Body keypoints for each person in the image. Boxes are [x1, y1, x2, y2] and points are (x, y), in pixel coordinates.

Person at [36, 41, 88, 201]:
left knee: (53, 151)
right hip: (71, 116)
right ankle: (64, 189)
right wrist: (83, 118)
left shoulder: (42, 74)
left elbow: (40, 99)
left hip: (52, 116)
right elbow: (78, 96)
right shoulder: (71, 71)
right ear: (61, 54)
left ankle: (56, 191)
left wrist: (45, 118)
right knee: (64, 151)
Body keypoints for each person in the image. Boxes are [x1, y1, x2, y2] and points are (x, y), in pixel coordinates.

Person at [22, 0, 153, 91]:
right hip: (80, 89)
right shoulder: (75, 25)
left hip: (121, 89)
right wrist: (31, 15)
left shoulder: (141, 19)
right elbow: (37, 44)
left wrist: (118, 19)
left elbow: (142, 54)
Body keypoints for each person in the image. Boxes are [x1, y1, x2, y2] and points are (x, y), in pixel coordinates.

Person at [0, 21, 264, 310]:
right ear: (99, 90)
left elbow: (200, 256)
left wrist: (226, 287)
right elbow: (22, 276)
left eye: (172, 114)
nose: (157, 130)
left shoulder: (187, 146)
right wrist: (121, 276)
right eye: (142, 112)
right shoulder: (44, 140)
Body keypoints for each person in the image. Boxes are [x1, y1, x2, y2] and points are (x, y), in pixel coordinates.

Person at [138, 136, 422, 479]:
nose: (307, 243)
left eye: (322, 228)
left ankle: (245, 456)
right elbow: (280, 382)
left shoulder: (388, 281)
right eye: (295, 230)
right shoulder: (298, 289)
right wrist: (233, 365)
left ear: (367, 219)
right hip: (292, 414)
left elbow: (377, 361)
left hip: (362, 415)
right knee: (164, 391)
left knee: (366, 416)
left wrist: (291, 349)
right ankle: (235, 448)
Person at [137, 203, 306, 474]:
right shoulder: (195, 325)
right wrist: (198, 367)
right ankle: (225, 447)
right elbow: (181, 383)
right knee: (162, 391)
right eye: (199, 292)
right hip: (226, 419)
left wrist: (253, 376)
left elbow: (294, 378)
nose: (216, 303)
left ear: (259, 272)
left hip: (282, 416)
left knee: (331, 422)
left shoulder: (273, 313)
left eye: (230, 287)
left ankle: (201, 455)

┄┄┄┄┄┄┄┄┄┄┄┄┄┄┄┄┄┄┄┄

Take the material above and reproduce it word for word.

Body keypoints for each person in the image. Boxes are [x1, y1, x2, y2] and points are (x, y), in pixel coordinates.

Person at [36, 41, 88, 201]:
left knee: (53, 151)
right hip: (71, 116)
right ankle: (64, 189)
right wrist: (83, 118)
left shoulder: (42, 74)
left elbow: (40, 99)
left hip: (52, 116)
right elbow: (78, 96)
right shoulder: (71, 71)
right ear: (61, 54)
left ankle: (56, 191)
left wrist: (45, 118)
right knee: (64, 151)
Body keypoints for each person in the image. Boxes are [x1, y1, x2, y2] and points are (x, y), in pixel coordinates.

Person at [22, 0, 153, 91]:
right hip: (80, 89)
right shoulder: (75, 25)
left hip: (121, 89)
right wrist: (31, 15)
left shoulder: (141, 19)
right elbow: (37, 44)
left wrist: (118, 19)
left elbow: (142, 54)
Body keypoints for each person in the image. Boxes are [x1, y1, x2, y2] and points are (x, y), in pixel coordinates.

Person at [0, 21, 264, 310]:
right ear: (99, 90)
left elbow: (200, 256)
left wrist: (226, 287)
right elbow: (22, 276)
left eye: (172, 114)
nose: (157, 130)
left shoulder: (187, 146)
right wrist: (121, 276)
right eye: (142, 112)
right shoulder: (44, 140)
Body keypoints for each person in the image. Boxes are [x1, y1, x2, y2] and points are (x, y), in pixel coordinates.

Person at [138, 136, 422, 479]:
nose: (307, 243)
left eye: (322, 228)
left ankle: (245, 456)
right elbow: (280, 382)
left shoulder: (388, 281)
right eye: (295, 230)
right shoulder: (298, 289)
right wrist: (233, 365)
left ear: (367, 219)
right hip: (292, 414)
left elbow: (377, 361)
left hip: (362, 415)
right knee: (164, 391)
left knee: (366, 416)
left wrist: (291, 349)
right ankle: (235, 448)
Person at [137, 203, 306, 474]:
right shoulder: (195, 325)
right wrist: (198, 367)
right ankle: (225, 447)
right elbow: (181, 383)
right knee: (162, 391)
right eye: (199, 292)
right hip: (226, 419)
left wrist: (253, 376)
left elbow: (294, 378)
nose: (216, 303)
left ear: (259, 272)
left hip: (282, 416)
left knee: (331, 422)
left shoulder: (273, 313)
left eye: (230, 287)
left ankle: (201, 455)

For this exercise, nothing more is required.